EXERCISE BRIEF: The answer consists of one number: how many lines of the data below include the string "front".

☆ ☆ ☆ ☆ ☆

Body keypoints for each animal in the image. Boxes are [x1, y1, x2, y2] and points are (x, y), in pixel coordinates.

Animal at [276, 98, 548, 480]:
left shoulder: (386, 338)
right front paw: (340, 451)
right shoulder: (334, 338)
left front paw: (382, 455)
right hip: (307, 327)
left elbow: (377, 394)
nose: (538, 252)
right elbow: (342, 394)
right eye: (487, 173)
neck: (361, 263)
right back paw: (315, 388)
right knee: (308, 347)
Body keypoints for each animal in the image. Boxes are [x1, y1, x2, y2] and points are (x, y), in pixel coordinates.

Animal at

☆ ☆ ☆ ☆ ☆

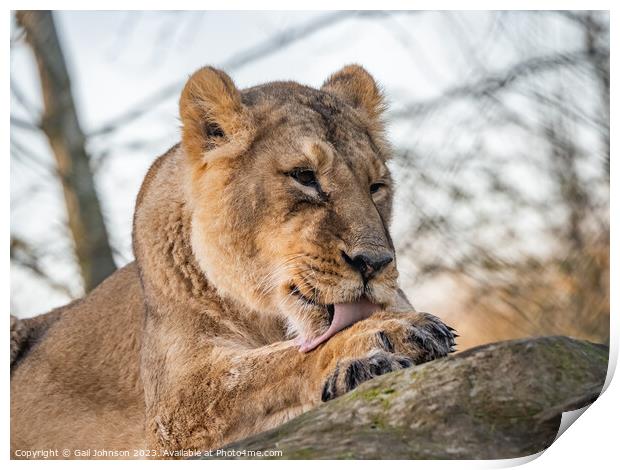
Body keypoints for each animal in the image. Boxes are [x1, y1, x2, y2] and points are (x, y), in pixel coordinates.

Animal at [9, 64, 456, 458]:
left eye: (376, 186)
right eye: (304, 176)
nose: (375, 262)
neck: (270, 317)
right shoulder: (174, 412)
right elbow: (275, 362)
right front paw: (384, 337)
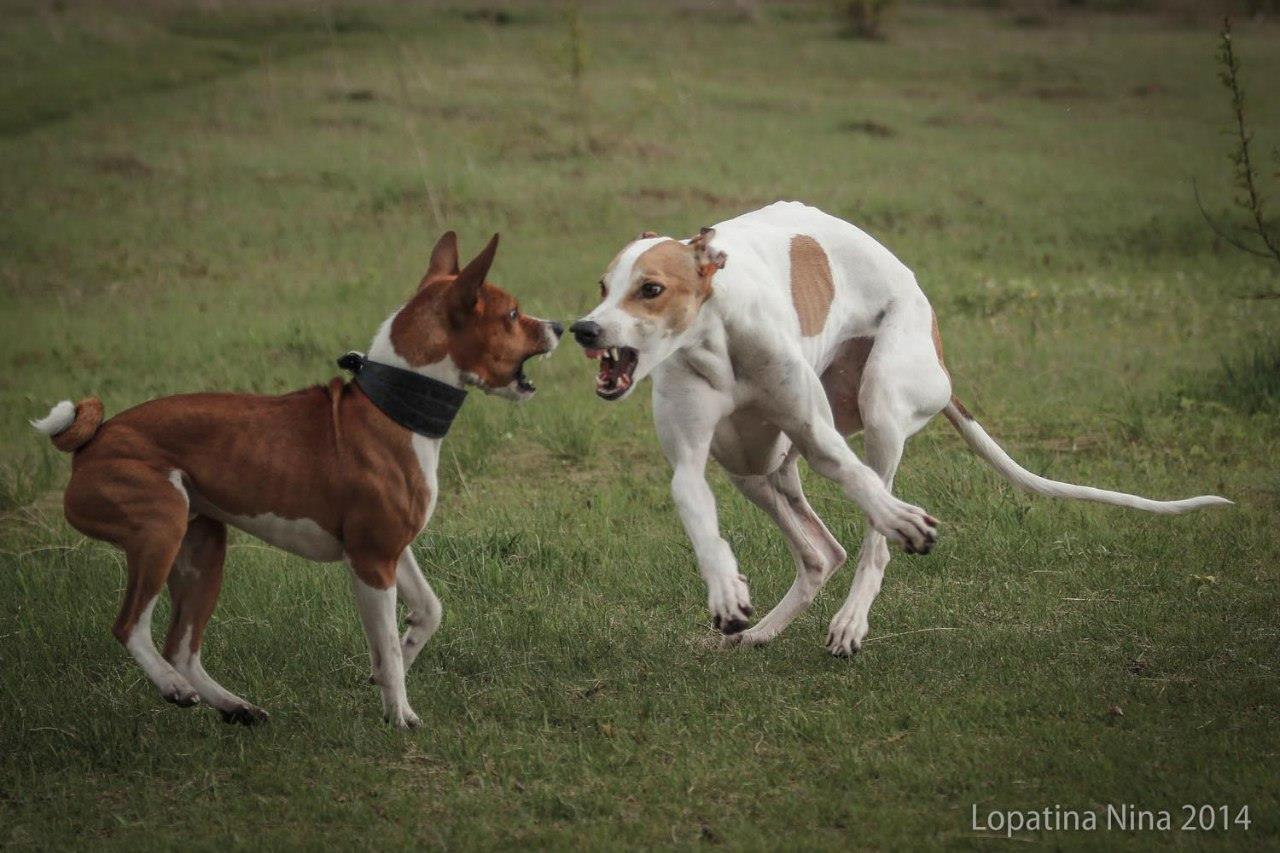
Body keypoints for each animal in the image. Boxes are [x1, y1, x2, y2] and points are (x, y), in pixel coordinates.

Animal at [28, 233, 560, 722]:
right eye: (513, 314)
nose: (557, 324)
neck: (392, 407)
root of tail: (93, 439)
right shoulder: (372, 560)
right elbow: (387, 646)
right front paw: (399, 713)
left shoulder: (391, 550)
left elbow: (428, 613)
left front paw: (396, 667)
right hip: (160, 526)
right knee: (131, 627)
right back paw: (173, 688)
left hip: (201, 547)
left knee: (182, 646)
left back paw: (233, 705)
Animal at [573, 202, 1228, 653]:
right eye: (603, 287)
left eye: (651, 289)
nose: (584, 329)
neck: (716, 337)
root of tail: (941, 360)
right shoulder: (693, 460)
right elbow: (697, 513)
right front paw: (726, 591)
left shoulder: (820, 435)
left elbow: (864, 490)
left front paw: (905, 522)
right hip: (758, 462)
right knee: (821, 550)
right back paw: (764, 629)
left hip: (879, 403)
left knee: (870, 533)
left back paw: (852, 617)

☆ ☆ ☆ ☆ ☆

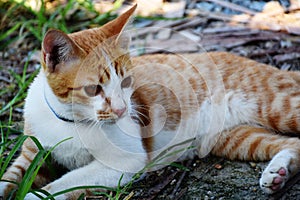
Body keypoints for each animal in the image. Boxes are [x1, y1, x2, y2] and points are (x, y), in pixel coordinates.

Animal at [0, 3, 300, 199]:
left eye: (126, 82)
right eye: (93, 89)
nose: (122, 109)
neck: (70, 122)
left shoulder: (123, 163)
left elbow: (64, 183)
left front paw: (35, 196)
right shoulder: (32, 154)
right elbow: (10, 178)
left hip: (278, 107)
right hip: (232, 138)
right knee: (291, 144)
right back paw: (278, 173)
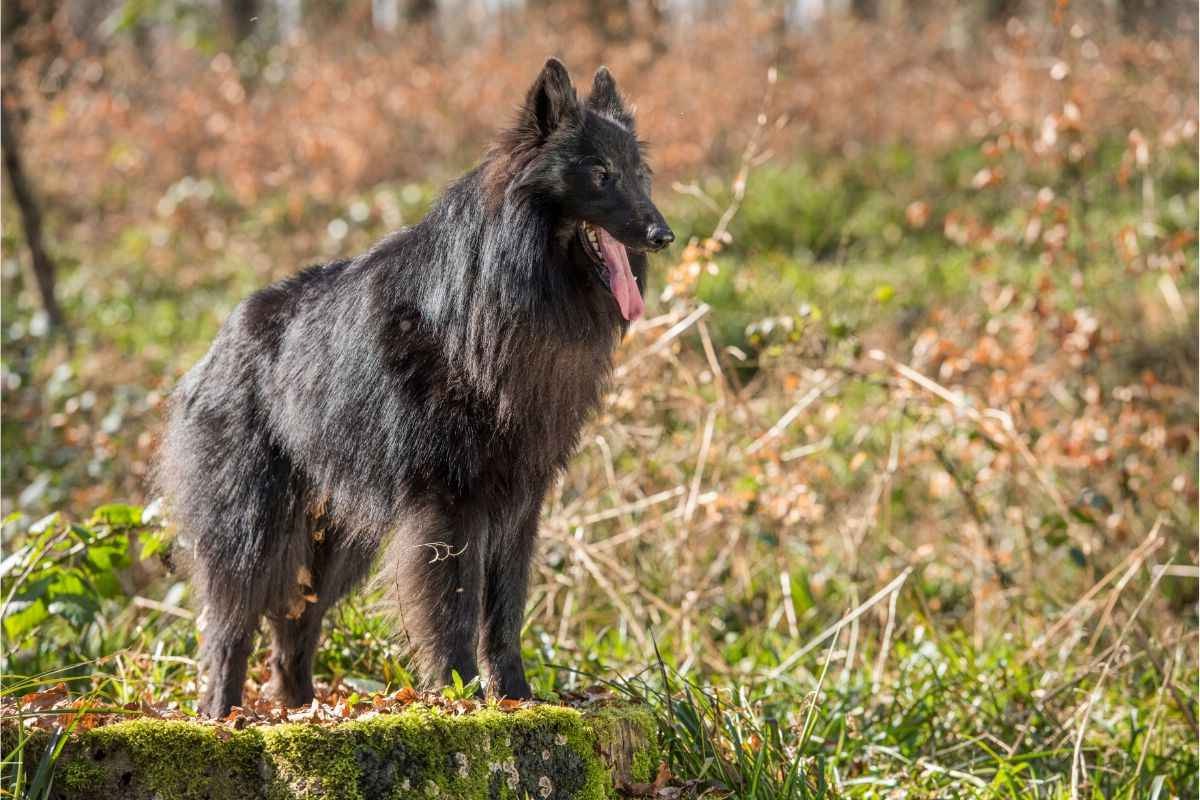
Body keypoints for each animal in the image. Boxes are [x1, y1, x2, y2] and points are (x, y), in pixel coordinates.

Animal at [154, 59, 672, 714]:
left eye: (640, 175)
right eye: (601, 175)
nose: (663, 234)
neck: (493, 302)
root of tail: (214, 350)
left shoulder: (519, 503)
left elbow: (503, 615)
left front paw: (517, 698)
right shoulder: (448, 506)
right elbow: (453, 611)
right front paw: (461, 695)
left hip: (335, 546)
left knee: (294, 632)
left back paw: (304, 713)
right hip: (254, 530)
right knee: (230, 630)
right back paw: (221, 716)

☆ ☆ ☆ ☆ ☆

TASK RESPONSE: 10